第2章 正体
普段散歩に出られるのは早朝だから、とアランが言うので、約束したわけじゃないのに私もその時間に合わせて出かけるようになった。
会えない日もあるし、会話も別に弾まない。
でもやっぱり会いたくて、その時間を楽しみにしている自分がいた。
そうして数週間が過ぎたある日。
「今日は送る」
アランがそう言い出した。
いつもは途中の分かれ道で、それぞれの岐路につく。
「遠回りなんじゃない?」
私がそう言うと、アランは少し考えて言った。
「これからしばらく忙しくなる。当分来られなくなるからな」
「そ、そっか。じゃあお言葉に甘えて」
落胆した気持ちが声に出ないように、明るく振る舞った。
二人でうちへ向かう道へ足を向けて、ふと気がつく。
(これは、うちに寄ろうとしてる?いやいや、友達と呼べるかどうかのこの関係で家に入れるとかどうなの?でもでもお茶くらい誘わないとダメ?!)
「なぁ、おまえ今日このあとなんもねぇの?」
ぐるぐると考えていると、アランが聞いた。
「え、うん。

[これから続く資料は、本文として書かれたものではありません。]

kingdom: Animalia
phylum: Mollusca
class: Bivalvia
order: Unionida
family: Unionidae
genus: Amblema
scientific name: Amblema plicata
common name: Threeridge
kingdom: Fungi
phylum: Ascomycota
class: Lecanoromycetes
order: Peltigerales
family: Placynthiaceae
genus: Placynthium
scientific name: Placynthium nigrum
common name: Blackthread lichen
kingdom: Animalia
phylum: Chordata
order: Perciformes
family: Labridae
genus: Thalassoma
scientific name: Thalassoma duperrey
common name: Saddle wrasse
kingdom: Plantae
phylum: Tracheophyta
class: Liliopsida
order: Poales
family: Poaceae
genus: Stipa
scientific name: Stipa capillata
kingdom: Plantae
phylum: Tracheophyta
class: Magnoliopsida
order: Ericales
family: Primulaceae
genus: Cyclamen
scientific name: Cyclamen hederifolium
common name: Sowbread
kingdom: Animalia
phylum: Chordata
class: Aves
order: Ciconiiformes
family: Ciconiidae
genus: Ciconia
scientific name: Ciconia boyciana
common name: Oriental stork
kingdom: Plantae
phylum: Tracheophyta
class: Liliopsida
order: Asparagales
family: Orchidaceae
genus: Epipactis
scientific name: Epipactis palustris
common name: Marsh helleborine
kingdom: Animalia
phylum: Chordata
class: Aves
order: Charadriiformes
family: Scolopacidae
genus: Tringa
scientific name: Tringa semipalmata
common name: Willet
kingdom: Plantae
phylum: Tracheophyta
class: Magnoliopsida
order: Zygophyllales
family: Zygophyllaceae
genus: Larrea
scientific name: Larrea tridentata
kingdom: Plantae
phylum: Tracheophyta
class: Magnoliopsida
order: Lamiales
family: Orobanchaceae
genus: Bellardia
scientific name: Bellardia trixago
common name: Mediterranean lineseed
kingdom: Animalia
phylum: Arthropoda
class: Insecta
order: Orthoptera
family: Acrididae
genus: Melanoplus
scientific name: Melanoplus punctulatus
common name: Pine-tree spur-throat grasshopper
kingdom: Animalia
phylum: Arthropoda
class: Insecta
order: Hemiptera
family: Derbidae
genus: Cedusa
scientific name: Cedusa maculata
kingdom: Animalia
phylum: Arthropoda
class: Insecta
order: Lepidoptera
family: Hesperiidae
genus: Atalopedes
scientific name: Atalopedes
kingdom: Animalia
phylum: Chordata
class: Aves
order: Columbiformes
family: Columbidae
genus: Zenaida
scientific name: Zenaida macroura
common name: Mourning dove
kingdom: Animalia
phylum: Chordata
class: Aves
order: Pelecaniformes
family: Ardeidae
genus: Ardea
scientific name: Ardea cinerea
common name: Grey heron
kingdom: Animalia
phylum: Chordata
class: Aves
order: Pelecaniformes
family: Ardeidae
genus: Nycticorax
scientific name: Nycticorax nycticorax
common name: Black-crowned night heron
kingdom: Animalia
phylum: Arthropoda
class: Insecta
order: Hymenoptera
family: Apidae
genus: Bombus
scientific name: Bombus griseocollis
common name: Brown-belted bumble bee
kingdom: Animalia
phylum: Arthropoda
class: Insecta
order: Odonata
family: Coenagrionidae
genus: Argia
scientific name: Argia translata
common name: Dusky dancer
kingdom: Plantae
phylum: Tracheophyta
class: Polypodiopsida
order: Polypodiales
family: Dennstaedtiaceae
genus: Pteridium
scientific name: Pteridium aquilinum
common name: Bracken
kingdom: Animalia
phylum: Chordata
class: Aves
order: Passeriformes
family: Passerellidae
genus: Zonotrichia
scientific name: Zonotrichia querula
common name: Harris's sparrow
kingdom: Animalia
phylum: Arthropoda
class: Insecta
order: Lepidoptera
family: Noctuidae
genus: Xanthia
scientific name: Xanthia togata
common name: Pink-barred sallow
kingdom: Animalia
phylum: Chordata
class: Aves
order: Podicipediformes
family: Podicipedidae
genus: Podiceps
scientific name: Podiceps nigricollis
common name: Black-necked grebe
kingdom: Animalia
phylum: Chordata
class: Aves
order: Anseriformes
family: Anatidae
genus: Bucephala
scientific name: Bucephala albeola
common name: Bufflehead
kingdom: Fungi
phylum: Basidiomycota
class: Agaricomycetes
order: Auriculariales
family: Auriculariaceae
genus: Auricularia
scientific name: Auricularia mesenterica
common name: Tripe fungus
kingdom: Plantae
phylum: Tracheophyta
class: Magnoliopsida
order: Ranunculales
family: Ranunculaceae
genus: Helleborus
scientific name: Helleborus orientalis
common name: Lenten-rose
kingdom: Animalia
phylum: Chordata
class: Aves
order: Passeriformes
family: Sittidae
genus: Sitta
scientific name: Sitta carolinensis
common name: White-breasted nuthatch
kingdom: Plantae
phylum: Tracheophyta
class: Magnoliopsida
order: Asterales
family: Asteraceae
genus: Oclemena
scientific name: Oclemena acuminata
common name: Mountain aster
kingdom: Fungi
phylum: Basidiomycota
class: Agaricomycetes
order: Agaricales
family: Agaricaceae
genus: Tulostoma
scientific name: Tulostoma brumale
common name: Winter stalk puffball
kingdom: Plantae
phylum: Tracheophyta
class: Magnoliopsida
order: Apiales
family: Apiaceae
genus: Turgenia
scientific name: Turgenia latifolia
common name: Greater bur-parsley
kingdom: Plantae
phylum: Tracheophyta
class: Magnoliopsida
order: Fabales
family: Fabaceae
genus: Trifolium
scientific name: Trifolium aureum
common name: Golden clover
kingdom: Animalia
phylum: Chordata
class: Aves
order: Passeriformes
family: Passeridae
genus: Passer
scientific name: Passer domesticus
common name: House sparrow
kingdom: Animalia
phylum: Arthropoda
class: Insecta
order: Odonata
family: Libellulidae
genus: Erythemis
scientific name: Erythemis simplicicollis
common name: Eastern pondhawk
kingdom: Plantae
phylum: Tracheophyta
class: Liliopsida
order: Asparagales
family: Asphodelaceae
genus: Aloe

何もない。仕事は休みだし」
「ふぅん」
なにそれ。
なに今の質問。
期待するよね?今の流れ。
いつもと違うアランの言動に動揺しているうちに、もうすぐ自宅の前だ。
「え、と、じゃあここだから」
「ん」
「送ってくれてありがとう」
「ああ、じゃあな」
え?それだけ?拍子抜けしてしまう。
慌てて聞いてみた。
「また会えるかな?お散歩仲間として」
「仕事が落ち着けば、だな。散歩仲間として」
変な予防線張っちゃった。
嬉しいような、くすぐったいような気持ちでアランの背中を見送った。